3. Такие примирительные меры необходимо сопровождать политикой «сдерживания» всеми имеющимися в нашем распоряжении средствами, кроме прямой военной конфронтации, чтобы предотвратить расширение сферы влияния Москвы.
Эти убеждения, начиная с 1920‑х годов, усиливались верой деловых кругов у нас и за рубежом в то, что торговля способствует миру. Эта вера подвигала бизнесменов поддерживать менее угрожающий, чем в действительности, образ Советского Союза, чтобы получать прибыль от торговли с ним, притом что большая ее часть велась на основе государственной гарантии кредитования.
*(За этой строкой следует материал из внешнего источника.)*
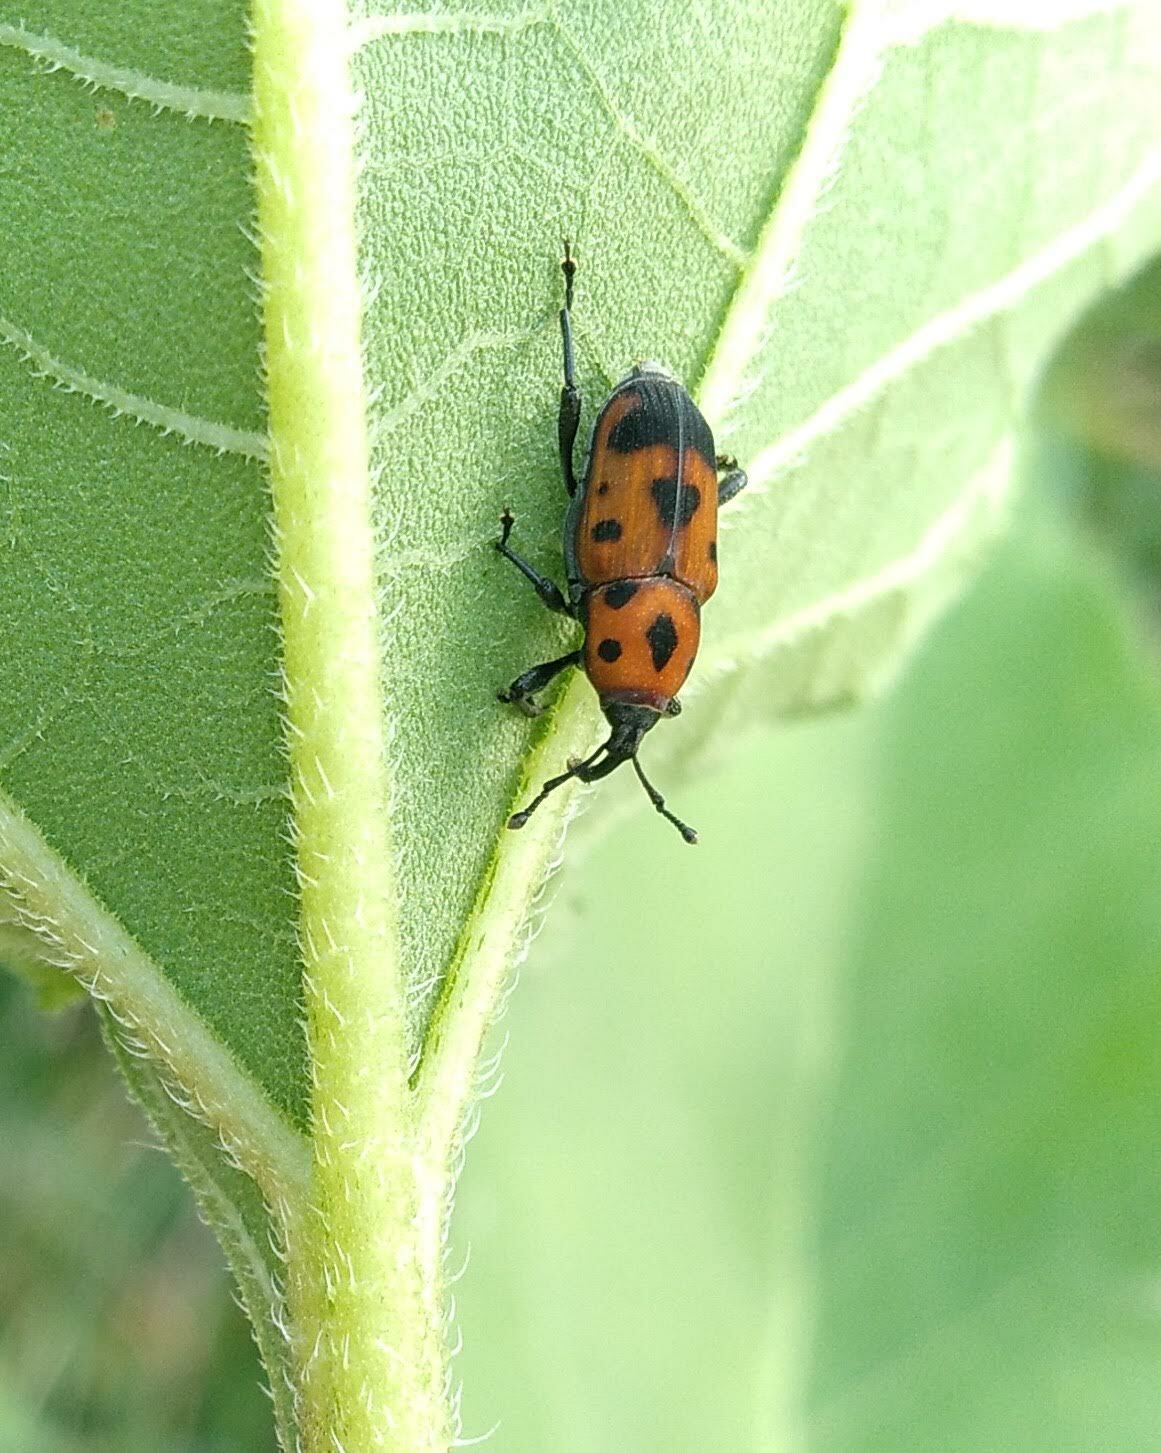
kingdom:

Весь этот комплекс идей, как показал быстрый распад советского режима в 1991 году, оказался совершенно нереалистичным. В действительности режим не был ни стабильным, ни популярным и политическая стратегия, основанная на предположении о его незыблемости и поддержке народом, была в основе своей ошибочной. Тем не менее, с 1960‑х годов и до самого краха коммунизма, такие представления фактически господствовали в респектабельном общественном мнении как в США, так и в Западной Европе.
Хотя те, кто придерживался таких взглядов, будут решительно это отрицать, их мышление и поступки не очень отличались от того, как вели себя британские умиротворители Гитлера, движимые понятным желанием предотвратить еще одну мировую войну и приписывавшие врагу рациональное мышление и ограниченные цели. Они тоже доверяли ему больше, чем его оппонентам. Они так же глубоко верили в пользу личных контактов с нацистскими лидерами и так же отвергали как поборника войны всякого несогласного с их тактикой, например Уинстона Черчилля. До прихода Рейгана на пост президента, я уверен, позиция Госдепартамента по отношению к Москве не сильно отличалась от той, которая преобладала в британском МИДе в тридцатые годы. И она оставалась такой же, хотя и несколько приглушенной, в течение всех восьми лет его президентства.
Русские умело использовали такое положение. Публично они настаивали на том, что мы все «в одной лодке», нагнетали ядерную истерию, представляя самих себя как страну, которая стремится догнать Соединенные Штаты. В частных разговорах с американскими официальными лицами, как я узнал, читая записи бесед между госсекретарями и их советскими коллегами, последние всегда придерживались одной и той же линии: Соединенные Штаты не имеют права ставить отношения с Советским Союзом в зависимость от действий Москвы на мировой арене. Эти отношения должны быть строго двусторонними и фокусироваться на переговорах о сокращении вооружений. Советский министр иностранных дел Громыко неуклонно отказывался обсуждать советские действия в Афганистане, в Польше или в Центральной Америке на том основании, что все это было внутренним делом этих стран. В переписке с президентом Москва придерживалась той же линии.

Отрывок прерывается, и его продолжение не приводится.